START DATA SHOWN

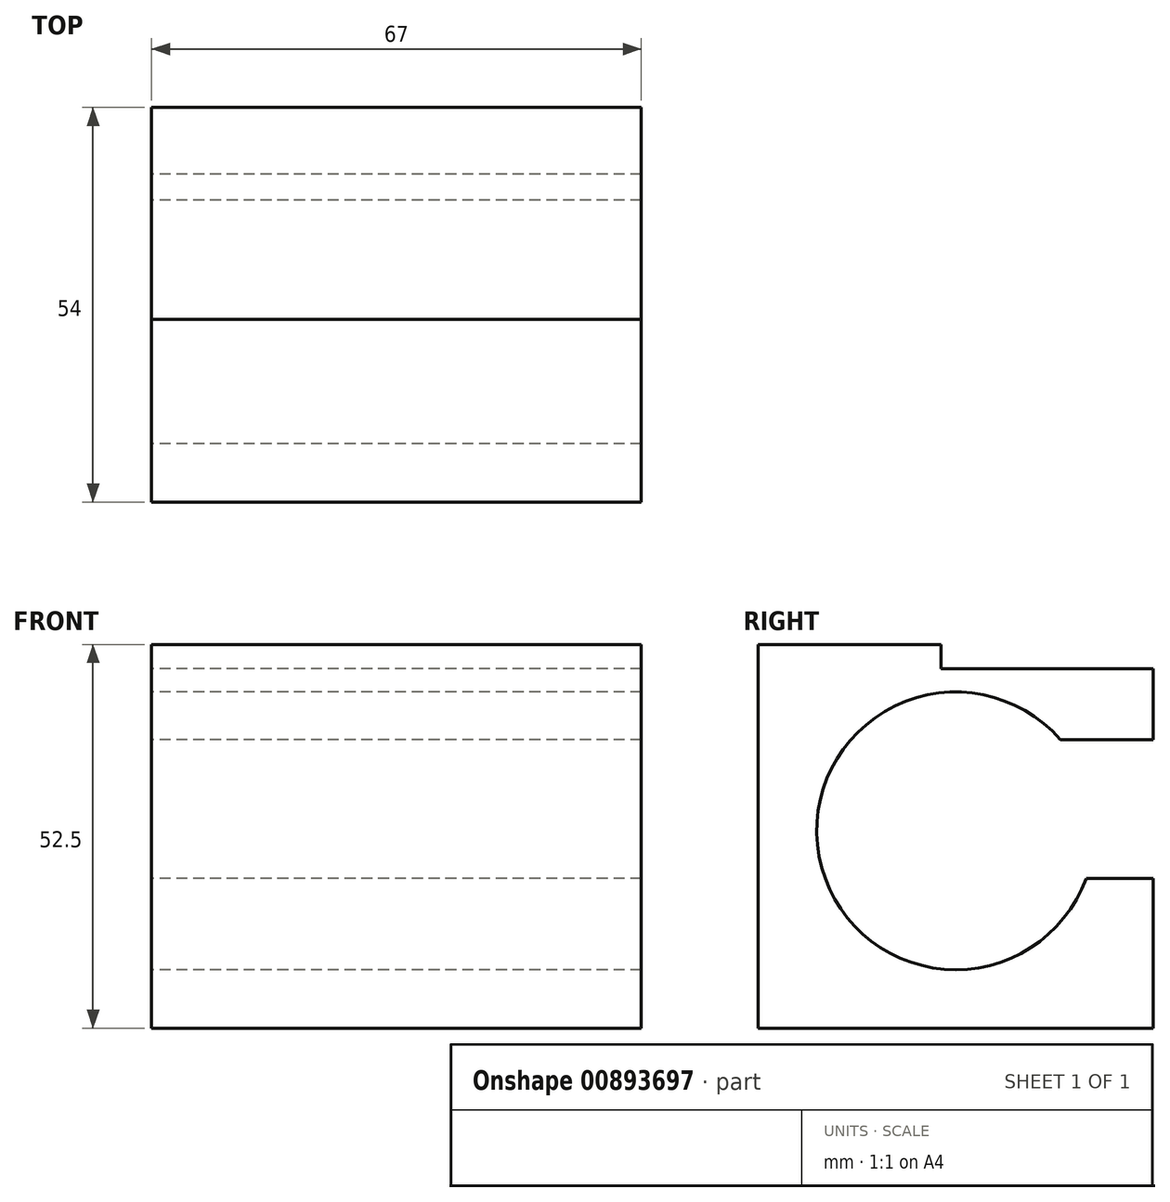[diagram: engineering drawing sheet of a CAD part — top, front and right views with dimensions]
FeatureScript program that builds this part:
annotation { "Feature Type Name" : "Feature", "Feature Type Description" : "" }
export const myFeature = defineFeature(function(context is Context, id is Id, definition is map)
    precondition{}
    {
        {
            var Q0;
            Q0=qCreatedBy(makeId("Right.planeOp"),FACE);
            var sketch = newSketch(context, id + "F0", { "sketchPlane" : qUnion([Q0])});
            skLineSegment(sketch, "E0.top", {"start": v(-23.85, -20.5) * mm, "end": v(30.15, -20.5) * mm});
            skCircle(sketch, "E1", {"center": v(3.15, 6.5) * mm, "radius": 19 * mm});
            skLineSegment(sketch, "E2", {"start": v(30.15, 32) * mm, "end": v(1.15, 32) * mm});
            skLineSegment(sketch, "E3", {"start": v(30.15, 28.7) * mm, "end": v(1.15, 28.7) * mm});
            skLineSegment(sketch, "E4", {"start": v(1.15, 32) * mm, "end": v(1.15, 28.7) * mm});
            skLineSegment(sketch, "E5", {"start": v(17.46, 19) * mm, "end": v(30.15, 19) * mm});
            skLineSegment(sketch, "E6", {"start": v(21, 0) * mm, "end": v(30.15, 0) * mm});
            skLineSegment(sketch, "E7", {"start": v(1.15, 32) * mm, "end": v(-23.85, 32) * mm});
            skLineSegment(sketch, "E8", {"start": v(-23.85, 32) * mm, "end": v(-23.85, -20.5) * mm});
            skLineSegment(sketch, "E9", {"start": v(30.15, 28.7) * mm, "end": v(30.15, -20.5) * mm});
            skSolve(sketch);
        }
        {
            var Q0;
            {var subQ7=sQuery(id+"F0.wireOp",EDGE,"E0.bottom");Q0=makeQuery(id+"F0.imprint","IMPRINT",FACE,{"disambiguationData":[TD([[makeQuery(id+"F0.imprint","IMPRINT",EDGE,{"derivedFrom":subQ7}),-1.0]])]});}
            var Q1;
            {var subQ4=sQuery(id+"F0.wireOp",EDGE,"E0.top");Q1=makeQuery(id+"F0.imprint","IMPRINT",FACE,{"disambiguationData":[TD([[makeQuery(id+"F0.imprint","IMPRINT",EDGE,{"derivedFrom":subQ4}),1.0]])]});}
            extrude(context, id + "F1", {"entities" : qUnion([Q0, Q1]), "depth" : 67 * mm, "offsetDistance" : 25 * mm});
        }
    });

END DATA SHOWN
START DATA SHOWN

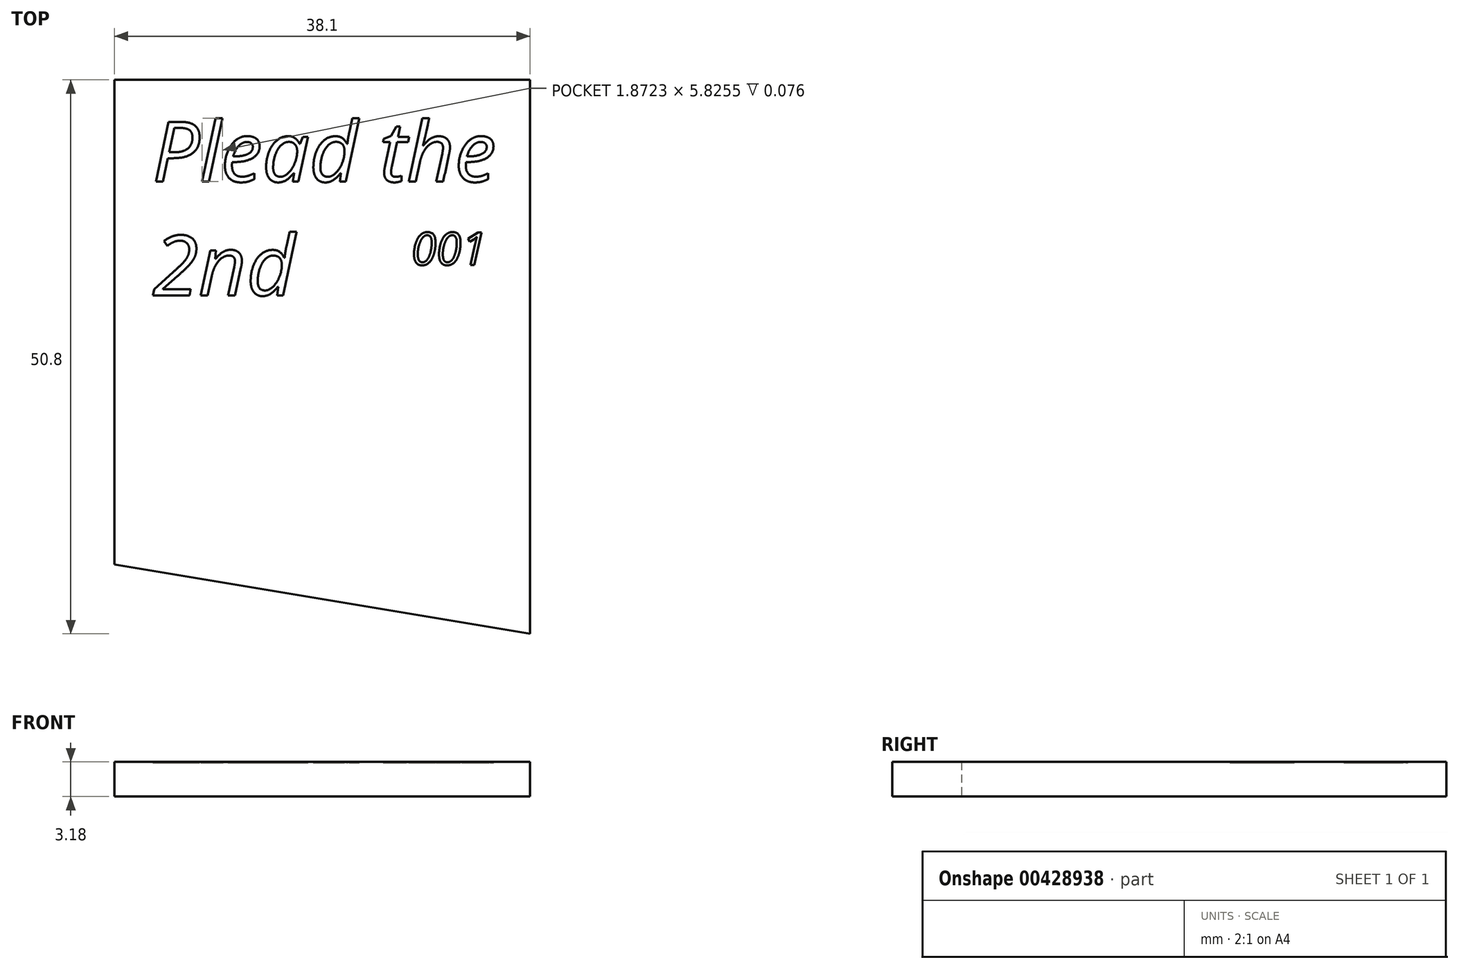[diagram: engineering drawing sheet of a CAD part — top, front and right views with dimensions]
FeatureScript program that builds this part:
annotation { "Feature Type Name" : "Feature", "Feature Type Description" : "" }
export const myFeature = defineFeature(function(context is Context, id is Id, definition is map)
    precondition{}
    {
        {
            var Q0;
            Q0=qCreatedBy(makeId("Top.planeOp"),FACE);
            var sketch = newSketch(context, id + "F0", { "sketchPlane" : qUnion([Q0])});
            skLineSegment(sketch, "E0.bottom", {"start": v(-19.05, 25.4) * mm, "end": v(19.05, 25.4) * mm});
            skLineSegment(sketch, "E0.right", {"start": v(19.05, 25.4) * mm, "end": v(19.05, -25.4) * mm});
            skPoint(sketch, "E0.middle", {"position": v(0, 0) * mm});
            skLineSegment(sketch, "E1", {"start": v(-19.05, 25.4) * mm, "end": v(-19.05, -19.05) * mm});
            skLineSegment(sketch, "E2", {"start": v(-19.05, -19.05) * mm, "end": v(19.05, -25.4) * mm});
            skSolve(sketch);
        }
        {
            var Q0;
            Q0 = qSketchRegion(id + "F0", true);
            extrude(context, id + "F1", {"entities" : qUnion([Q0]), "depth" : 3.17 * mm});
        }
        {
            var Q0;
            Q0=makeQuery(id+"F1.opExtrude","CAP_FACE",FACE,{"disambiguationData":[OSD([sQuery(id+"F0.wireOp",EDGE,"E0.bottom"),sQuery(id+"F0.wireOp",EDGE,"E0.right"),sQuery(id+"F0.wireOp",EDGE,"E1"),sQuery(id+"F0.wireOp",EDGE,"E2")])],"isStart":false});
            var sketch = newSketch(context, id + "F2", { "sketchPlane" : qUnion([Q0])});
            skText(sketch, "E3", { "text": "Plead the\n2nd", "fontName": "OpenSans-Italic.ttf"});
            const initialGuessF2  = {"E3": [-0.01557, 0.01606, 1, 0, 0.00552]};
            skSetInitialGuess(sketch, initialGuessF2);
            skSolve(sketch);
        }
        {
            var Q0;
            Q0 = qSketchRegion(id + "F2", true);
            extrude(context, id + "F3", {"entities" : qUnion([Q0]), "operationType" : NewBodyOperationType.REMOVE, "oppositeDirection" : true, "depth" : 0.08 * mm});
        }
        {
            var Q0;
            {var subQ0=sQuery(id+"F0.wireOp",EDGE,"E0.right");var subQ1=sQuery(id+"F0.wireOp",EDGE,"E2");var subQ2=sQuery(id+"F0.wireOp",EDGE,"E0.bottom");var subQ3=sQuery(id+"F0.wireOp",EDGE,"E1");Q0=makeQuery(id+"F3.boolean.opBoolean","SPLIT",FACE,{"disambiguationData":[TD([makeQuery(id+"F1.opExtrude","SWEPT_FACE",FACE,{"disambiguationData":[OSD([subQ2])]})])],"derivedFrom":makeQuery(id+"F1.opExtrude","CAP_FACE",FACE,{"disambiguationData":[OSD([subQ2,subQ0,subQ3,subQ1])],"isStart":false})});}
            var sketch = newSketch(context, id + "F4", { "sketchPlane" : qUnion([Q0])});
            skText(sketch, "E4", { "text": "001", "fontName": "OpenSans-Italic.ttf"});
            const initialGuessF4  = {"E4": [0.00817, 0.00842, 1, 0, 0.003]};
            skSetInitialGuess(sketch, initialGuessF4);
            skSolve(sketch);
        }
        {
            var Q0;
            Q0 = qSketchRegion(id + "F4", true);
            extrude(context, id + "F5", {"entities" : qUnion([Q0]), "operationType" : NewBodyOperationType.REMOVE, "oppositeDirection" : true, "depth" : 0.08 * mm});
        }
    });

END DATA SHOWN
START DATA SHOWN

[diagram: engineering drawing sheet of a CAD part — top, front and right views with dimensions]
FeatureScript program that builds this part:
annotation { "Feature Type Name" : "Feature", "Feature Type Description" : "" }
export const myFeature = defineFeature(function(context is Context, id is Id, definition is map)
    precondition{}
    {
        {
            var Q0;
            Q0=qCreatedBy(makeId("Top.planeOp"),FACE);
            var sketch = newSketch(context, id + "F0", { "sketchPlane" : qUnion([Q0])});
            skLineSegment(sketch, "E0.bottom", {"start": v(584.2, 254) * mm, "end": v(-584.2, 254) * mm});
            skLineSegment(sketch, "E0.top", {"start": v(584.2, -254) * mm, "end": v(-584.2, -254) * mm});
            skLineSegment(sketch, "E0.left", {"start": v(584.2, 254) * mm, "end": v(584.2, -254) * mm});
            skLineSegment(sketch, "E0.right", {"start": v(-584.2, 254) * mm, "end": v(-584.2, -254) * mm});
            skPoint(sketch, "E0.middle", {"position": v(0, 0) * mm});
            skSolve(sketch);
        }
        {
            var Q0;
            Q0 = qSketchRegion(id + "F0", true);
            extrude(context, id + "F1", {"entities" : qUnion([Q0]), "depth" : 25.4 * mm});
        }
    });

END DATA SHOWN

Pick out each line in the records that contains the word "fontName" and copy those lines in full.

            skText(sketch, "E3", { "text": "Plead the\n2nd", "fontName": "OpenSans-Italic.ttf"});
            skText(sketch, "E4", { "text": "001", "fontName": "OpenSans-Italic.ttf"});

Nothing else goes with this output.